As no studies were available for TEPA, TETA was used for read across. TETA was not locally or systemically carcinogenic when applied to the skin of mice up to a level of 5%.

Key value for chemical safety assessment

Carcinogenicity: via oral route

Endpoint conclusion
Endpoint conclusion:
no study available

Carcinogenicity: via inhalation route

Endpoint conclusion
Endpoint conclusion:
no study available

Carcinogenicity: via dermal route

Endpoint conclusion
Endpoint conclusion:
no adverse effect observed

Additional information

TETA was not locally or systemically carcinogenic when applied to the skin of mice up to a level of 5%.

No local effects were seen in a 2-year dermal study (application 3 times/week) in mice using a 5% solution in water (1.25 mg/mouse), estimated to be applied at 25 ul/0.25 cm2 which corresponds to 1.25 mg/0.25 cm2, or 5 mg/cm2.

No local effects were seen in another 2-year dermal study in mice (application 3 times/week) using a 2% solution in ethanol (0.5 mg/mouse), estimated to be applied at 25 ul/0.25 cm2 which corresponds to 0.5 mg/0.25 cm2, or 2 mg/cm2.

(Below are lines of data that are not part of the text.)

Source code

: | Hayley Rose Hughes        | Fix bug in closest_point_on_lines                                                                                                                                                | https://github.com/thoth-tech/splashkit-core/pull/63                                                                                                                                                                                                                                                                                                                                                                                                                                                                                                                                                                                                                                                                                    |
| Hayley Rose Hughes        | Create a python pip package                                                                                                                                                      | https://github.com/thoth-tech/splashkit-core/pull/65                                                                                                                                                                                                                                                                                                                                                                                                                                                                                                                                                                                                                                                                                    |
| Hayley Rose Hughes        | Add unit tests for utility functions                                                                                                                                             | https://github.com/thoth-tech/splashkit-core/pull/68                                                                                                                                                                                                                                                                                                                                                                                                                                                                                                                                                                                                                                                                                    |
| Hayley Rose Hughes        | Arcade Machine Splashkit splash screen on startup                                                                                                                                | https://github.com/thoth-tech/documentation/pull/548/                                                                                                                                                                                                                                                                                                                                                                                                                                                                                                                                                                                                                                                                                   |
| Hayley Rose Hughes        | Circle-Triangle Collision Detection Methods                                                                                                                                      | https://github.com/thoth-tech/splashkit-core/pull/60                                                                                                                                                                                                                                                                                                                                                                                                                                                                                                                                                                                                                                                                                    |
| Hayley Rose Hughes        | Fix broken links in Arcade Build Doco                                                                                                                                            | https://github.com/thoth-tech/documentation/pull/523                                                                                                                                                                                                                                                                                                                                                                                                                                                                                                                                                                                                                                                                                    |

Justification for selection of carcinogenicity via oral route endpoint:
TEPA is not classified as mutagen and there is no evidence from repeated dose studies that TEPA (also based on data from TETA) is able to induce hyperplasia and/or pre-neoplastic lesions.

Justification for selection of carcinogenicity via inhalation route endpoint:
TEPA is not classified as mutagen and there is no evidence from repeated dose studies that TEPA (also based on data from TETA) is able to induce hyperplasia and/or pre-neoplastic lesions.

Justification for selection of carcinogenicity via dermal route endpoint:
No study was selected because more than study was used to get to this conclusion.

Justification for classification or non-classification

Based on read across with TETA, TEPA was not considered a carcinogenic compound, and as such no classification is needed.